Outside of work, he was president/secretary of the Sandon Point Surf Club, patron of Northern Suburbs Rugby League Club, president of Wollongong's Parents Without Partners and - from within the Active Community Team - fought to prevent 40 metre-high coal bins and coal railway facilities being built on Sandon Point.
He was elected to the council in 1999, describing himself in the internal staff newsletter as "fair dinkum and [prone to] do things from the heart. Soft. Not pretentious or [possessing] any hidden agendas. Trustworthy, honest and co-operative, but not a mug".
In local government, he was involved in some famously contentious moments, helping to put the kybosh on council general manager Rod Oxley's $27,000 annual bonus in 2003, and taking on councillor Carolyn Griffiths over the issue of ratepayer-funded travel.

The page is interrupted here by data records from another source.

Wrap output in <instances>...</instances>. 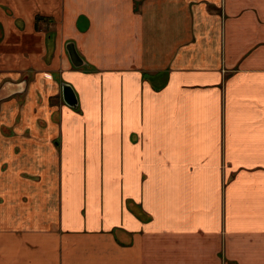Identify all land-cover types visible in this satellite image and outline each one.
I'll return each mask as SVG.
<instances>
[{
  "label": "crops",
  "instance_id": "crops-1",
  "mask_svg": "<svg viewBox=\"0 0 264 264\" xmlns=\"http://www.w3.org/2000/svg\"><path fill=\"white\" fill-rule=\"evenodd\" d=\"M0 264H264V0H0Z\"/></svg>",
  "mask_w": 264,
  "mask_h": 264
},
{
  "label": "water",
  "instance_id": "water-1",
  "mask_svg": "<svg viewBox=\"0 0 264 264\" xmlns=\"http://www.w3.org/2000/svg\"><path fill=\"white\" fill-rule=\"evenodd\" d=\"M74 53H75V51H74ZM62 84H63L64 97L67 100V102L70 103L71 105H74V106L77 105L78 99H77L76 93L74 92L71 85L69 83H66V82H63Z\"/></svg>",
  "mask_w": 264,
  "mask_h": 264
}]
</instances>
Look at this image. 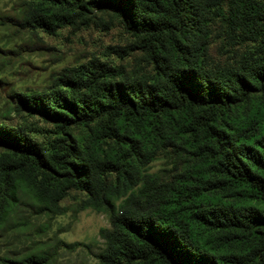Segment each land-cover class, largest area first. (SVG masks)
I'll use <instances>...</instances> for the list:
<instances>
[{"label":"trees","instance_id":"trees-1","mask_svg":"<svg viewBox=\"0 0 264 264\" xmlns=\"http://www.w3.org/2000/svg\"><path fill=\"white\" fill-rule=\"evenodd\" d=\"M19 12L52 35L116 23L128 62L90 59L10 95L0 227L25 201L62 213L76 191L109 222L92 264H264V0H20Z\"/></svg>","mask_w":264,"mask_h":264},{"label":"rangeland","instance_id":"rangeland-1","mask_svg":"<svg viewBox=\"0 0 264 264\" xmlns=\"http://www.w3.org/2000/svg\"><path fill=\"white\" fill-rule=\"evenodd\" d=\"M19 5L20 0H0V114L11 110L13 92L40 89L65 67L94 58L127 64L128 59L121 60L113 50L128 42L116 23L64 26L52 35L23 26ZM163 164L164 159L158 157L149 163V170L156 171ZM82 199V194L70 191L60 202L64 210L59 214L37 213L29 201L21 204L0 227V264L2 257L27 254L44 256V264L94 263L103 246L99 228L109 222L104 213L84 208Z\"/></svg>","mask_w":264,"mask_h":264}]
</instances>
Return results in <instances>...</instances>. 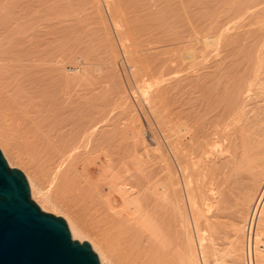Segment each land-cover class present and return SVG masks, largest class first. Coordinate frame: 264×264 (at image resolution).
Here are the masks:
<instances>
[{
    "label": "bare ground",
    "instance_id": "1",
    "mask_svg": "<svg viewBox=\"0 0 264 264\" xmlns=\"http://www.w3.org/2000/svg\"><path fill=\"white\" fill-rule=\"evenodd\" d=\"M0 150L101 264H264V0H0Z\"/></svg>",
    "mask_w": 264,
    "mask_h": 264
},
{
    "label": "water",
    "instance_id": "2",
    "mask_svg": "<svg viewBox=\"0 0 264 264\" xmlns=\"http://www.w3.org/2000/svg\"><path fill=\"white\" fill-rule=\"evenodd\" d=\"M0 264H100L90 243L74 240L62 217L32 200L24 173L1 150Z\"/></svg>",
    "mask_w": 264,
    "mask_h": 264
},
{
    "label": "rangeland",
    "instance_id": "3",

His causes are well chronicled in the Mercury's archive of letters to the editor. In recent years, his name would make the pages about once a month but in the past, his contributions could be far more regular. When he took aim at a 10-storey hotel proposed for Cliff Road in the late 1990s, his letters were published about once a week.
More recently, they came in opposition to the proposed lease of public land at Stuart Park to Skydive the Beach.
In his later years, Mr Mott liked to meet four friends at area cafes for thrice-weekly discussions on politics, religion and philosophy. They called themselves the Caring and Sharing Group and, on parting, Mr Mott would always tell them, "Comrades, keep left and you'll always be right".
Thursday's service heard from Mr Mott's stepson, Jason, and children David and Linda, who remembered her father as "a gentleman".
"He didn't swear in front of women and opened doors for them," she said.
Mr Mott is also survived by 10 grandchildren and his wife of 32 years, Lynette, whom he credited with "transforming" him.
Mourners heard music from his fellow ukulele-players, the Swingaleles, who performed The Internationale and The Union of Different Kinds.
Wollongong Lord Mayor Gordon Bradbery told the crowd Mr Mott had known life's struggles as well as its great joys.
"Trevor knew very well the pain of life. The circumstances in which he grew up we know very well how tough it can be at times, but at the same time he wasn't overwhelmed with bitterness. That says something about the man's character."